The largest banks have hundreds of legal entities registered under different nations’ laws. When one collapses, local authorities tend to seize the assets held by the unit under their jurisdiction, which makes it tougher to sell businesses at the best value. Lehman Brothers Holdings Inc.’s more than 2,000 legal units are embroiled in at least 50 bankruptcy trials in as many countries. If other governments don’t cooperate, the FDIC’s efforts to seize a financial firm with multinational operations could fail.
Regulators from around the world have been discussing how to set up an international system to wind down globally active banks. They haven’t managed to come to an agreement because there’s little enthusiasm for overhauling existing laws or devising a way to share losses, people involved in the talks have said.
The lack of an agreement will hamper the FDIC’s ability to use its resolution authority, said two executives whose firms come under Wigand’s scrutiny and who asked not to be identified because they weren’t authorized to speak for their banks.
Wigand said his division is reaching out to regulators in other countries where the top U.S. banks operate so there could be coordinated action. His office has created “heat maps” showing the core operations of the largest firms, according to Mary Azevedo, deputy director for international outreach. Those maps have helped the office identify 20 to 30 countries where the most vital operations are based, Azevedo said.

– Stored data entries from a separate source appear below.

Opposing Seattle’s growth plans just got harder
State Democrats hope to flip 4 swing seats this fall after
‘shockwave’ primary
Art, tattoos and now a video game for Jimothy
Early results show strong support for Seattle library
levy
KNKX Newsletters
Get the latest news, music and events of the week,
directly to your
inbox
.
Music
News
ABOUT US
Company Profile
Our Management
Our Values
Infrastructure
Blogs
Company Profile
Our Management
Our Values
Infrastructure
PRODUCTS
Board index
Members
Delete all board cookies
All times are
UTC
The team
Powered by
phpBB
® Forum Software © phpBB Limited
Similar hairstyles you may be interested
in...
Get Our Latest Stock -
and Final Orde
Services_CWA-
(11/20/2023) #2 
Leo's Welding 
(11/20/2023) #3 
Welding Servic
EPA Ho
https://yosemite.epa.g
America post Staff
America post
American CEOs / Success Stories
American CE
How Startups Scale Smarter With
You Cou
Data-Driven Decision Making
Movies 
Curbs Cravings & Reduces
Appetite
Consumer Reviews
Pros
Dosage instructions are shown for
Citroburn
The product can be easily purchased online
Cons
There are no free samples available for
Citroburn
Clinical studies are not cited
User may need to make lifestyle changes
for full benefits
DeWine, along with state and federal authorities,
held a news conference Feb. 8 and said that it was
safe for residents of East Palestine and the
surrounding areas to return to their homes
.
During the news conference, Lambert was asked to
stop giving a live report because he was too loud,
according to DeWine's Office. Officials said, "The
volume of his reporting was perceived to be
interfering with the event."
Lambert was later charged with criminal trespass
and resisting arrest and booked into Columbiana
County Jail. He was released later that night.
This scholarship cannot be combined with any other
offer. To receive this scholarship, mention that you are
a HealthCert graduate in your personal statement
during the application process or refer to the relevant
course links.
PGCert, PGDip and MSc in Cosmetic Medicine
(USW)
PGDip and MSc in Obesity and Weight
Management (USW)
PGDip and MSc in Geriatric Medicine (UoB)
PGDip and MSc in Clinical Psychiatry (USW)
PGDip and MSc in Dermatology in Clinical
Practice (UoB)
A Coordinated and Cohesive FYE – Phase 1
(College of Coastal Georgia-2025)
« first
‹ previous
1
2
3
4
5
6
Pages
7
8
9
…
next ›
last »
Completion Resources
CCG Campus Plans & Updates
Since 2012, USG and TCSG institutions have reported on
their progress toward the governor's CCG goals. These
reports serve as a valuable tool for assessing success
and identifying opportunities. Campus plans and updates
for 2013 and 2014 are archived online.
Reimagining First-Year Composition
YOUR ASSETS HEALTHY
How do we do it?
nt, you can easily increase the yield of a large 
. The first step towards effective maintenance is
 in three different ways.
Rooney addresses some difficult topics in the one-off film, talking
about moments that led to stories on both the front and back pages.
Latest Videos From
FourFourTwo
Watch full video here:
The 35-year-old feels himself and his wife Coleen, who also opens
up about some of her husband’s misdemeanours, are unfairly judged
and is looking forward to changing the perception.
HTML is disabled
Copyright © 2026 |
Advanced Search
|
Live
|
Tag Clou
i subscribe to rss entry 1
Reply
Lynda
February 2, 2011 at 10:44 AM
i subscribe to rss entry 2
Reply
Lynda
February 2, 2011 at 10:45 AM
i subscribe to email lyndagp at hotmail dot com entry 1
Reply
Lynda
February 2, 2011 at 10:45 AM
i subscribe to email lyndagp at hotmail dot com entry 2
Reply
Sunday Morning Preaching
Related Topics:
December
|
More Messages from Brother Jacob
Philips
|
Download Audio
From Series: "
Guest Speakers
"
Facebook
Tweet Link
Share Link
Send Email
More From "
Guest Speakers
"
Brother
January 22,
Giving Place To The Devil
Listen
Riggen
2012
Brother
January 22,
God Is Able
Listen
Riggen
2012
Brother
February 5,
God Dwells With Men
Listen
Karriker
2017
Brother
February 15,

While banks have supported the FDIC’s new resolution authority, they have objected to some elements. In a joint letter in May, the American Bankers Association and the Securities Industry and Financial Markets Association said plans to claw back compensation from senior executives of a seized bank would be “destabilizing.”
Jamie Dimon, chief executive officer of JPMorgan, has called for rules to end the bailouts of big banks.
“We should be allowed to fail,” Dimon wrote in a 2009 opinion piece in the Washington Post.
Even if the FDIC wants to use its new authority, it will have to get the approval of Treasury and could be prevented from acting by political considerations.
Geithner ignored orders from President Barack Obama in early 2009 to consider dissolving Citigroup, according to “Confidence Men: Wall Street, Washington, and the Education of a President,” a new book by Ron Suskind. Geithner has denied the allegation.
S&P said in its July report that, in the event of another crisis, Congress could approve a bailout fund such as the $700 billion Troubled Asset Relief Program it passed in 2008. The Fed could also provide emergency funding as it has done before.
Margaret Tahyar, a partner at law firm Davis Polk & Wardwell LLP in New York who advises clients on bank mergers and recapitalizations, said Dodd-Frank has made backdoor bailouts that aren’t authorized by Congress more difficult. She said that even though banks haven’t submitted living wills yet, the FDIC could use its new resolution authority today.
“The day the president signed the law, resolution authority became effective,” Tahyar said.
Avoiding Option B
Martin Gruenberg, the agency’s acting chairman, said at a conference in Washington last week that the FDIC has drafted its own resolution plans for the largest banks, even though living wills haven’t been submitted. Those are already “quite granular” on details of how to wind down a complex financial firm, Gruenberg said.
Christopher Whalen, managing director of Institutional Risk Analytics who has been critical of the government’s failure to restructure troubled big banks, says he’s hopeful Wigand’s complexity office will do what regulators haven’t done before.
“Banks will want to do the necessary restructuring -- selling down assets, divesting from non-core businesses -- voluntarily, because option B is being taken over by the FDIC,” said Whalen, whose firm is based in Torrance, California. “Option B will crush the management and shareholders and perhaps even the creditors, so why would anyone opt for that?”